IBI acquired the Cole Engineering Group on December 1, 2020.

==Major projects==
Major projects, ordered by type, are:

===Masterplans===
- Benxi New City, Benxi, China
- 2012 Summer Olympics - Travel demand management program, London
- CaféTO, Toronto
- Al Bandar Development Master Plan, Muscat
- Bhubaneswar Smart City Strategy and Implementation, Bhubaneswar

===Government===
- States of Jersey Police headquarters, Jersey
- Fire Station 16 and Calgary Fire Department Headquarter, Calgary

===Cultural===
- Parliament of Canada Visitor Centre Phase 1 (with Moriyama & Teshima Architects), Ottawa
- Boca Raton Center for the Arts and Innovation, Boca Raton

===Education===
- 41 Cooper Square, New York City
- Diamond Ranch High School (executive architect), Pomona, California
- École secondaire catholique Père-Philippe-Lamarche, Toronto, Ontario
- Franklin High School renovation
- Heschel School - Ronald P. Stanton Campus, New York City
- Rosa Parks School and Community Campus at New Columbia
- Ridgeview High School (Redmond, Oregon)
- Sabine Pass K-12 School, Sabine Pass
- San Jacinto College Maritime Center, Houston
- Sandy High School, Sandy, Oregon
- School of One, New York City
- Stuyvesant High School, New York City
- Trillium Creek Primary School, Portland

===Transportation===
- Evergreen Point Floating Bridge, Lake Washington, Washington
- Pioneer Village station, Toronto
- Victoria Park station (Toronto) renovation
- Line 1, Ottawa - station design
- Bloomington GO Station, Richmond Hill, Ontario
- Line 5 Eglinton, Toronto

===Office===
- Ericsson R&D Complex, Research Triangle Park, North Carolina
- Boston Landing, New Balance World Headquarters, Boston

===Leisure===
- Delta Toronto Hotel, Toronto
- Oceanside Dolphin Hotel, San Diego

===Mixed use===
- Holt Renfrew, Calgary, Vancouver and Mississauga
- Parq Vancouver, Vancouver

===Residential===
- 88 Scott Street, Toronto
- Atlantis The Royal, Dubai

===Healthcare===
- BC Cancer Research Centre, Vancouver (with Henriquez Partners Architects)
- Optegra Eye Hospital, London
- Queen Elizabeth University Hospital, Glasgow
- Royal Hospital for Children, Glasgow

==Products==
===HotSpot===
IBI Group acquired HotSpot in June 2022 for $5.74 million. Founded in 2013, HotSpot allows users to pay for municipal parking from their phones, or pay for and receive real-time updates about bus services, as well as order and pay for taxis.

===CurbIQ===
CurbIQ is IBI Group's curbside management tool intended to allow municipalities and mobility companies to manage curbside operations by digitizing their regulation. It was created as a result of IBI Group's Curbside Management Strategy created for the City of Toronto for the 2015 Pan American and Parapan American Games.

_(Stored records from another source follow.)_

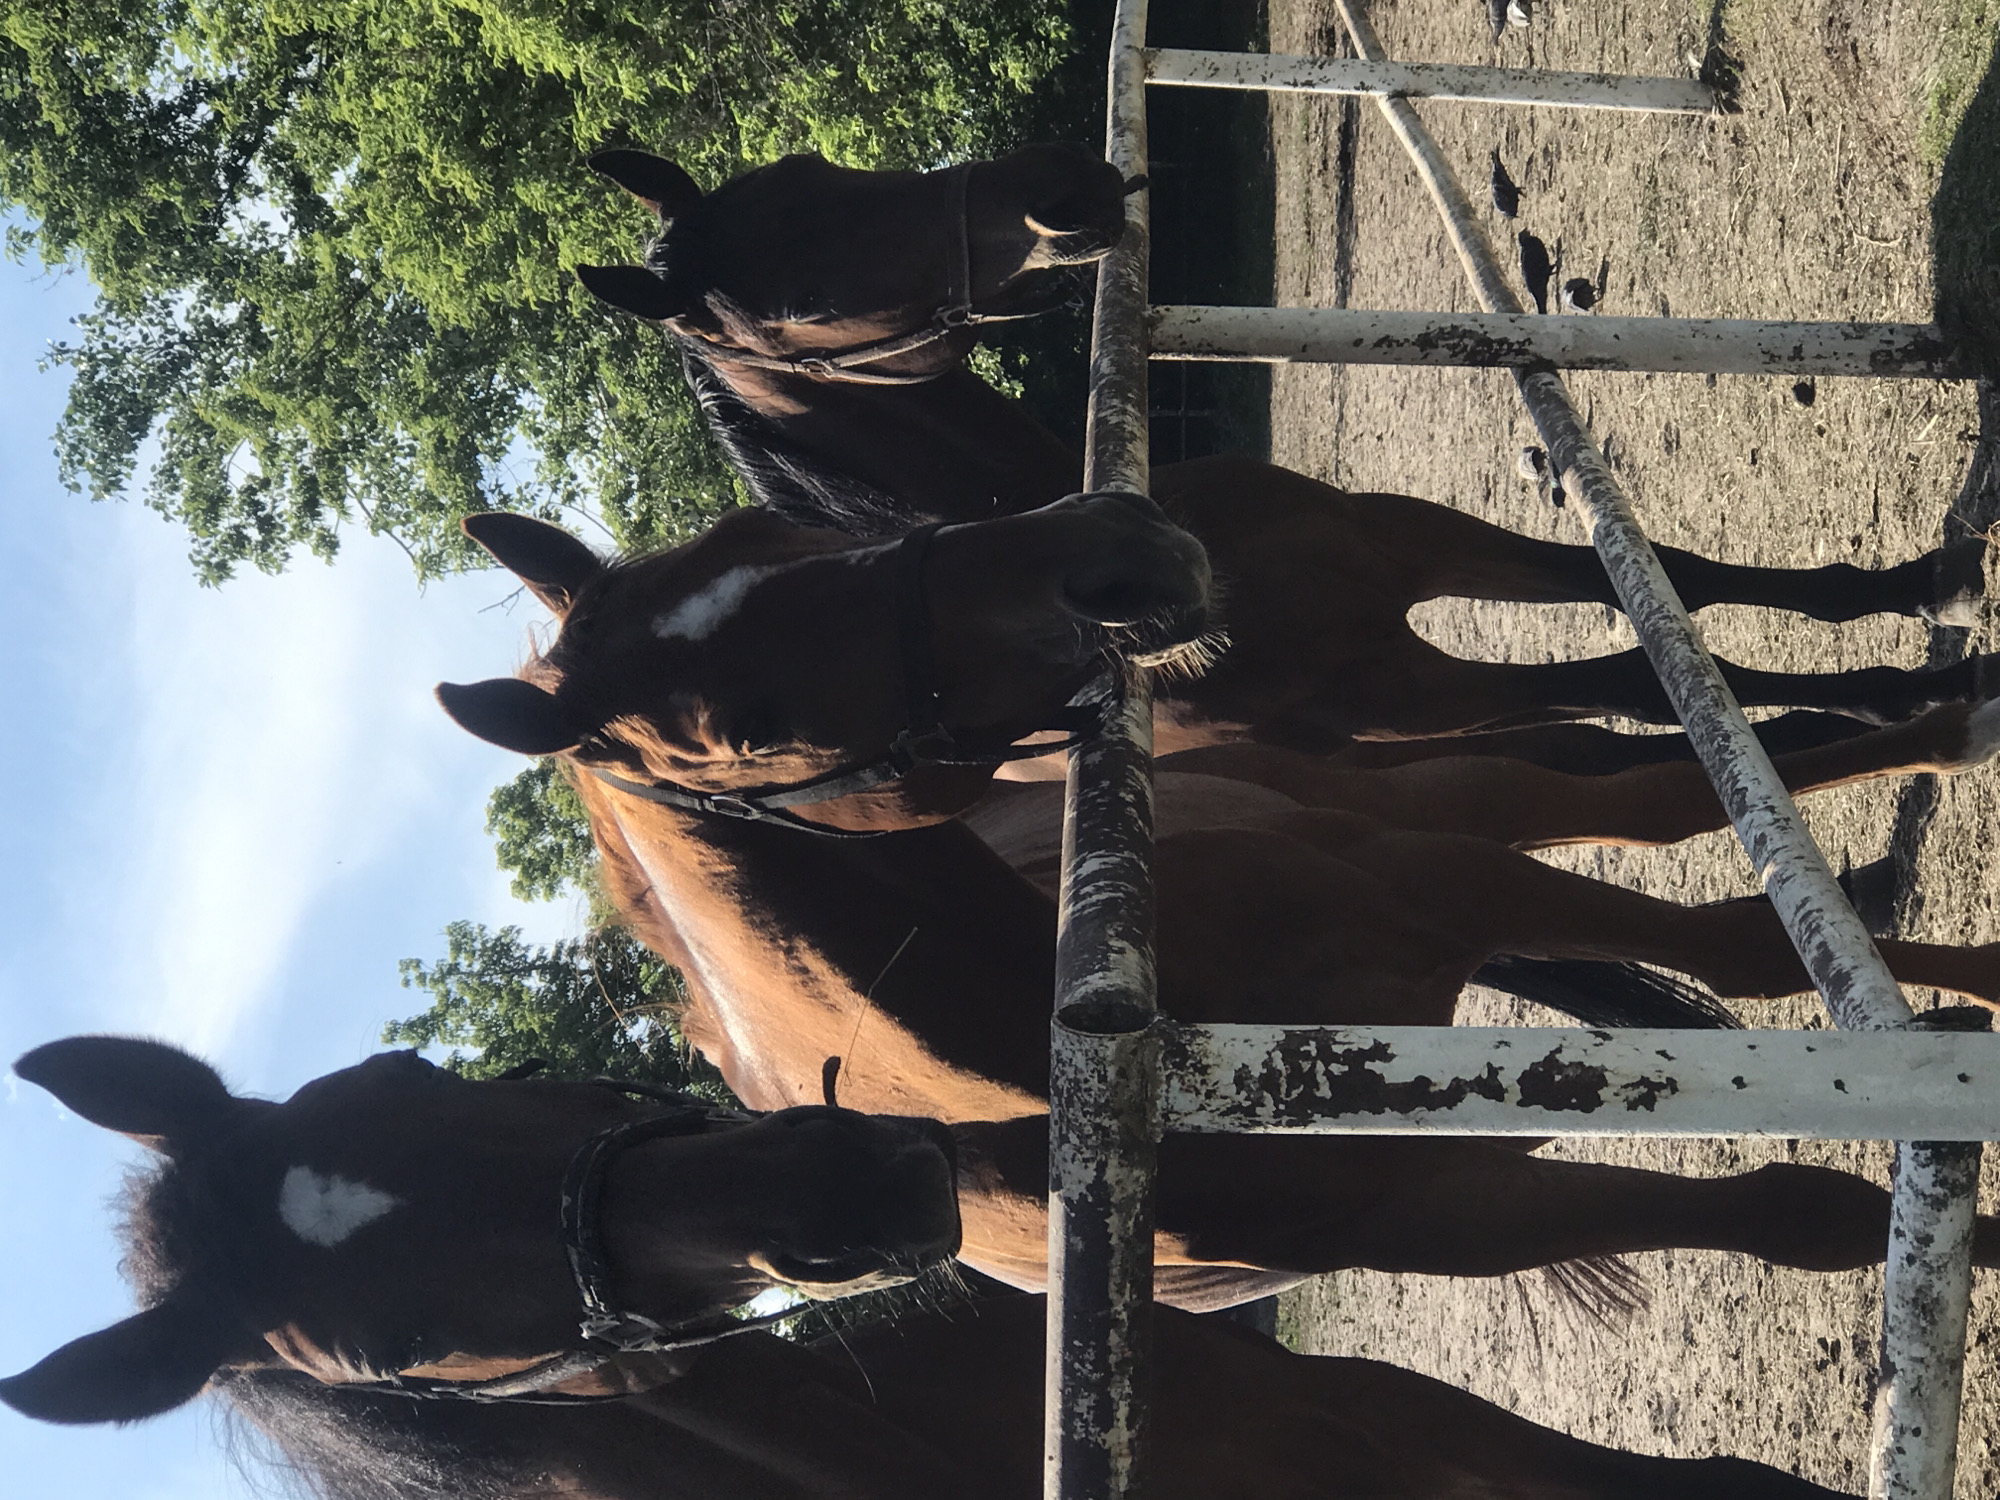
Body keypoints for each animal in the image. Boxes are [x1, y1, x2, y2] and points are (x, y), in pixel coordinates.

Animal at [436, 499, 2000, 1307]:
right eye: (744, 725)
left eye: (773, 522)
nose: (1116, 551)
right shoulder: (1454, 1210)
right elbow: (1798, 1210)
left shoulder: (1451, 880)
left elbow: (1715, 917)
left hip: (1450, 806)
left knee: (1649, 800)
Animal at [574, 145, 1992, 761]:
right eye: (796, 299)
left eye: (819, 163)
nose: (1059, 190)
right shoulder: (1407, 692)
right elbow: (1643, 677)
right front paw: (1908, 699)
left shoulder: (1399, 539)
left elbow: (1667, 581)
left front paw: (1920, 590)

CurbIQ consists of four modules:
- Curb Viewer - map-based visualization tool allows municipalities to visualise their existing curbside regulations.
- Curb Manager - simplified GIS platform for municipalities to efficiently manage their curbside by adding, removing, or modifying curbside regulations.
- Curb Analyzer - quantifies the designations of curb spaces to provide city planners with trends on their usage
- Curb Rules API - to allow transportation network companies, such as ridesharing applications, and commercial vehicle dispatches, to add information about curbside regulations to their own applications.

CurbIQ was used to launch a SENATOR pilot project in Dublin, Ireland that aimed to create a new logistics system to improve the city's transportation network in 2022.

===Nspace===
Nspace is a desk and conference room booking and visitor management application intended to support flexible work arrangements.

==Acquisition by Arcadis==
IBI Group announced on July 18, 2022, that it has entered into an agreement with the Dutch design, engineering and management consulting company Arcadis to "acquire all issued and outstanding shares" for $19.50 per share, a thirty percent premium on the day's closing price. The approximately $873 million acquisition was finalised in September 2022 after a shareholder vote.